One passenger, Ranjan Mohanty, described how he was sleeping and was then suddenly flung to the floor of the train.
"It was horrific and frightening. I was among the lucky ones to have escaped narrowly," Mohanty told PTI.
Annual massacre
The train came off the track nearly 160 kilometres (100 miles) from Visakhapatnam, the nearest city to the accident site.
Railway Minister Suresh Prabhu announced compensation of 200,000 rupees ($2,936) for the relatives of the dead and 50,000 rupees for those injured.
India's railway network is still the main form of long-distance travel in the vast country, but it is poorly funded and deadly accidents often occur.
On Friday 10 coaches of an express train were derailed in the western state of Rajasthan, leaving many passengers with minor injuries.
Last month two people were killed and dozens injured after another train derailed in the north.
In 2014 an express train ploughed into a stationary freight train, killing 26.

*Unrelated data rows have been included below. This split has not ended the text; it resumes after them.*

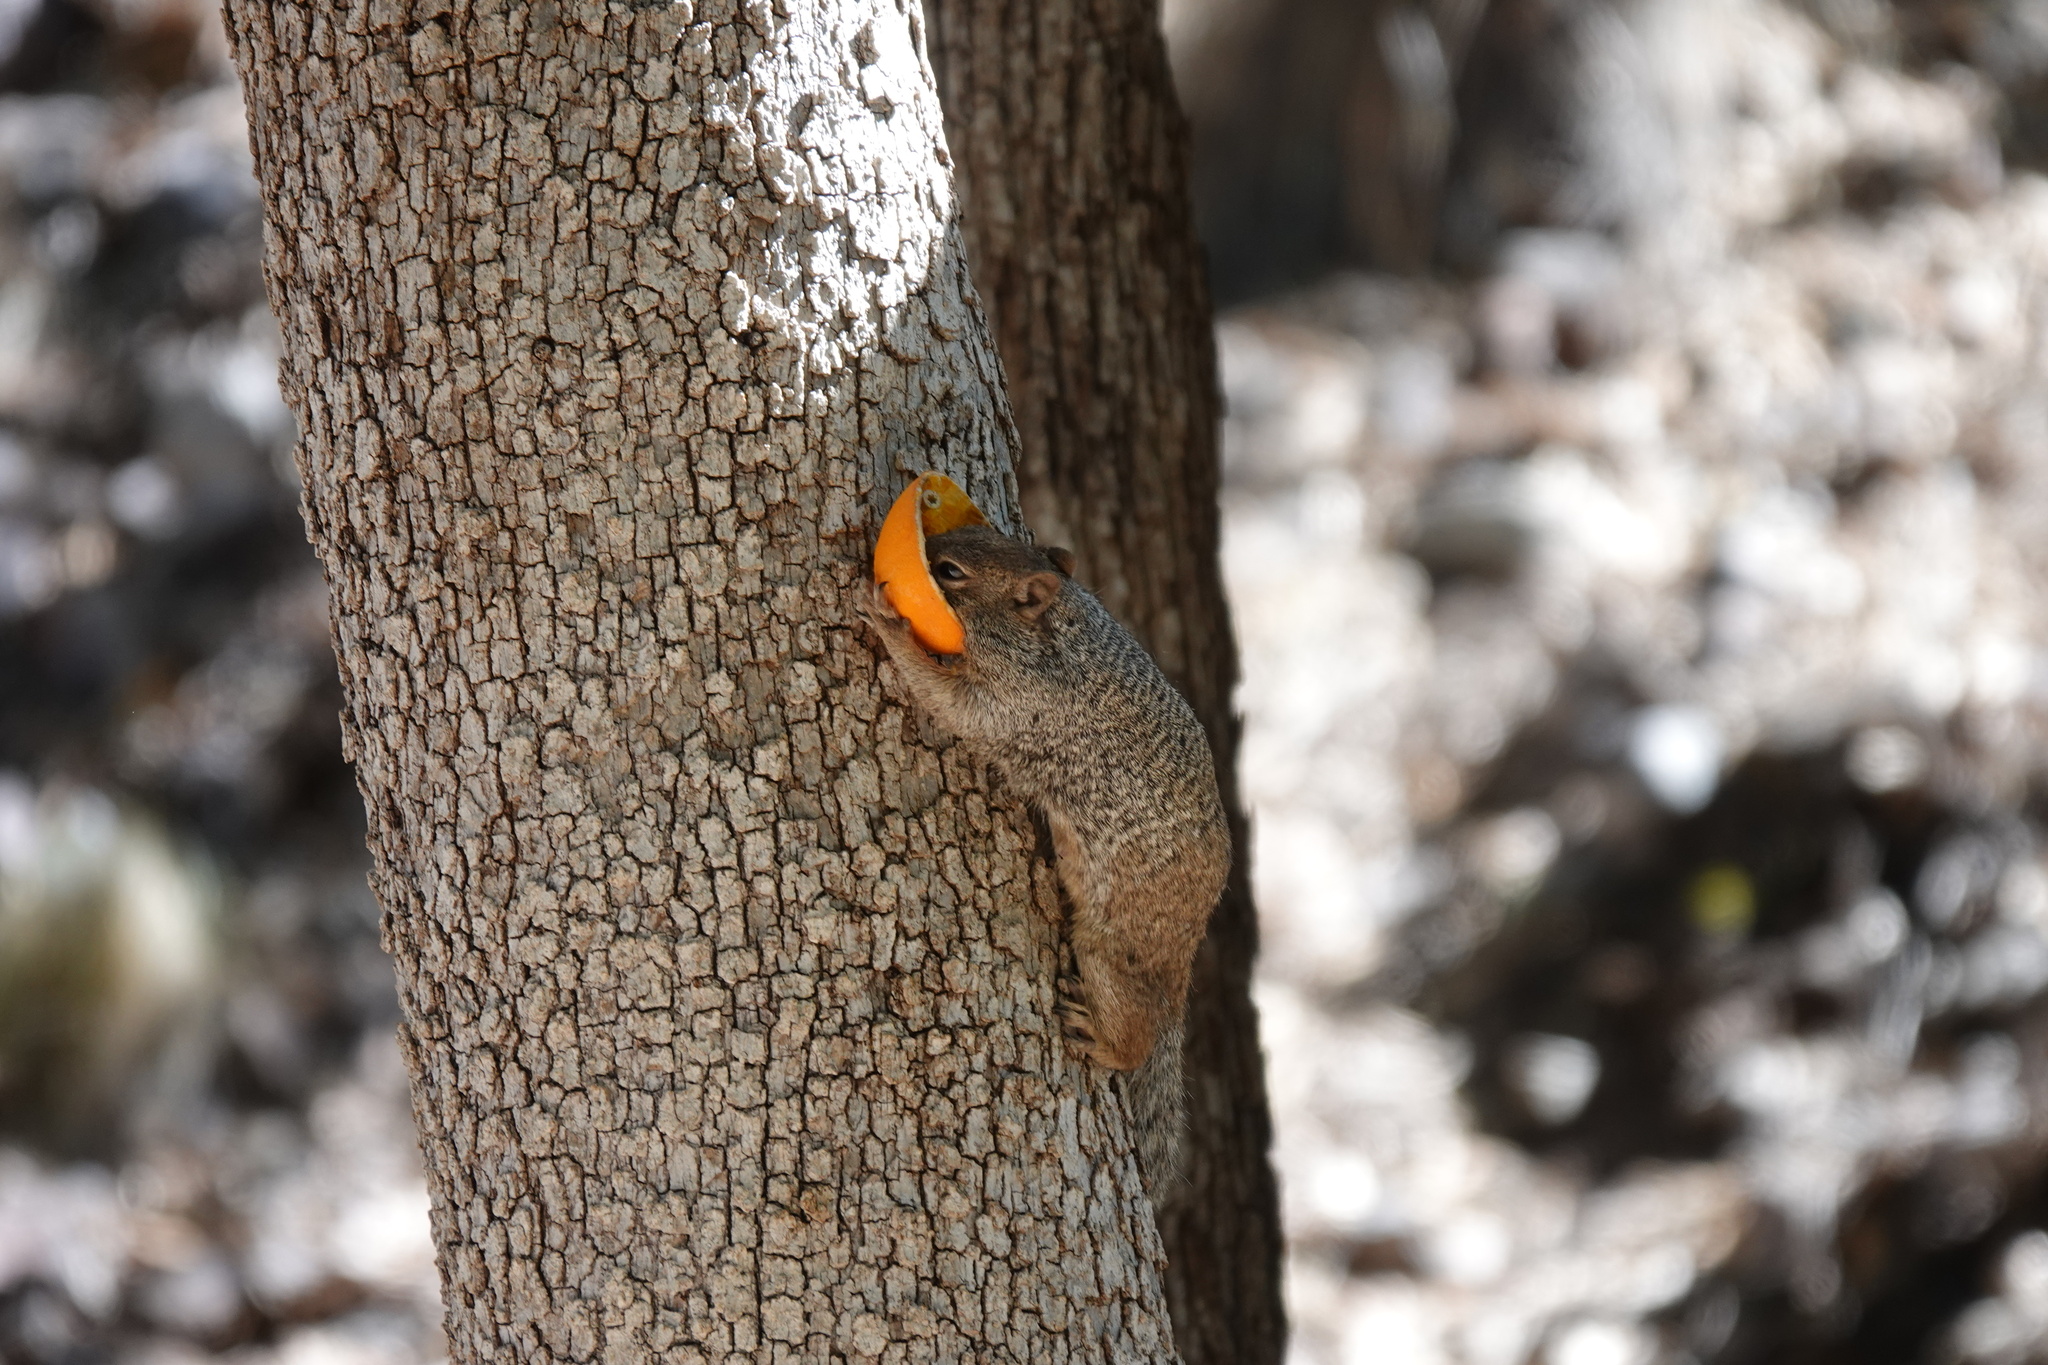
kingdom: Animalia
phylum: Chordata
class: Mammalia
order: Rodentia
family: Sciuridae
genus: Otospermophilus
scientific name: Otospermophilus variegatus
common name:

A 2012 government report said almost 15,000 people were killed every year on India's railways and described the loss of life as an annual "massacre".
Prime Minister Narendra Modi's government has pledged to invest $137 billion over five years to modernise the crumbling railways, making them safer, faster and more efficient.
"My thoughts are with those who lost their loved ones... the tragedy is saddening," the prime minister said on Twitter.
His government has signed numerous deals with private companies to upgrade the network.
Japan has agreed to provide $12 billion in soft loans to build India's first bullet train, though plans remain in their infancy.